- [ASSIGNED TASK]:
Please reproduce the data in full, exactly as it stands.
(SUPPLIED DATA Opens)
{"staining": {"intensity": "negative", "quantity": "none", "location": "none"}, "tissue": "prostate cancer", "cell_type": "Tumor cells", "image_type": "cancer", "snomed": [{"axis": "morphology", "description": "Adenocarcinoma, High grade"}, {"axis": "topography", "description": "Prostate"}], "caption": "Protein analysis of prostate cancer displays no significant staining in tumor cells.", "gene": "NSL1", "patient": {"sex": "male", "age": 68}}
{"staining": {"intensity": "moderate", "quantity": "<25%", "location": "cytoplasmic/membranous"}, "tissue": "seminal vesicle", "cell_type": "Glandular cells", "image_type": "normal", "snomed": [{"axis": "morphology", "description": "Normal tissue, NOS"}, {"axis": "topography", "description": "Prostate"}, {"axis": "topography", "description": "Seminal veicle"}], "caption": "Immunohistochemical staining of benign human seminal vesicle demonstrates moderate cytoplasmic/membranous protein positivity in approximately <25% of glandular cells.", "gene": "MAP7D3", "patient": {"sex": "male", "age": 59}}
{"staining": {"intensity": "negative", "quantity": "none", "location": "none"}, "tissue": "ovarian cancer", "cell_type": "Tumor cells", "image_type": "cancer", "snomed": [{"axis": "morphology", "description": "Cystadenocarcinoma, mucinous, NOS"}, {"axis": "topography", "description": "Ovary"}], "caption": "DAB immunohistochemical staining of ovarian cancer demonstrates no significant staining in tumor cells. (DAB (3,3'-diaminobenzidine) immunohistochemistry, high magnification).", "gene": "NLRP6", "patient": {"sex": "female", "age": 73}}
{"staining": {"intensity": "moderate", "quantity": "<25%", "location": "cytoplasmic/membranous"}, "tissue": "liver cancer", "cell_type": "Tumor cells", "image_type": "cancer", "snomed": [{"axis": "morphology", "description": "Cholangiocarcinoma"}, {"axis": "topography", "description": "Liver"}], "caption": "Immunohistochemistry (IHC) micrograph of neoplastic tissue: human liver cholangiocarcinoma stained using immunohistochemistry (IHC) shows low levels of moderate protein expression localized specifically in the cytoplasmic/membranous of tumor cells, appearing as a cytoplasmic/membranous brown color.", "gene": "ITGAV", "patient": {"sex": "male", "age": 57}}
(SUPPLIED DATA Closes)
- [RESPONSE AREA]:
{"staining": {"intensity": "negative", "quantity": "none", "location": "none"}, "tissue": "prostate cancer", "cell_type": "Tumor cells", "image_type": "cancer", "snomed": [{"axis": "morphology", "description": "Adenocarcinoma, High grade"}, {"axis": "topography", "description": "Prostate"}], "caption": "Protein analysis of prostate cancer displays no significant staining in tumor cells.", "gene": "NSL1", "patient": {"sex": "male", "age": 68}}
{"staining": {"intensity": "moderate", "quantity": "<25%", "location": "cytoplasmic/membranous"}, "tissue": "seminal vesicle", "cell_type": "Glandular cells", "image_type": "normal", "snomed": [{"axis": "morphology", "description": "Normal tissue, NOS"}, {"axis": "topography", "description": "Prostate"}, {"axis": "topography", "description": "Seminal veicle"}], "caption": "Immunohistochemical staining of benign human seminal vesicle demonstrates moderate cytoplasmic/membranous protein positivity in approximately <25% of glandular cells.", "gene": "MAP7D3", "patient": {"sex": "male", "age": 59}}
{"staining": {"intensity": "negative", "quantity": "none", "location": "none"}, "tissue": "ovarian cancer", "cell_type": "Tumor cells", "image_type": "cancer", "snomed": [{"axis": "morphology", "description": "Cystadenocarcinoma, mucinous, NOS"}, {"axis": "topography", "description": "Ovary"}], "caption": "DAB immunohistochemical staining of ovarian cancer demonstrates no significant staining in tumor cells. (DAB (3,3'-diaminobenzidine) immunohistochemistry, high magnification).", "gene": "NLRP6", "patient": {"sex": "female", "age": 73}}
{"staining": {"intensity": "moderate", "quantity": "<25%", "location": "cytoplasmic/membranous"}, "tissue": "liver cancer", "cell_type": "Tumor cells", "image_type": "cancer", "snomed": [{"axis": "morphology", "description": "Cholangiocarcinoma"}, {"axis": "topography", "description": "Liver"}], "caption": "Immunohistochemistry (IHC) micrograph of neoplastic tissue: human liver cholangiocarcinoma stained using immunohistochemistry (IHC) shows low levels of moderate protein expression localized specifically in the cytoplasmic/membranous of tumor cells, appearing as a cytoplasmic/membranous brown color.", "gene": "ITGAV", "patient": {"sex": "male", "age": 57}}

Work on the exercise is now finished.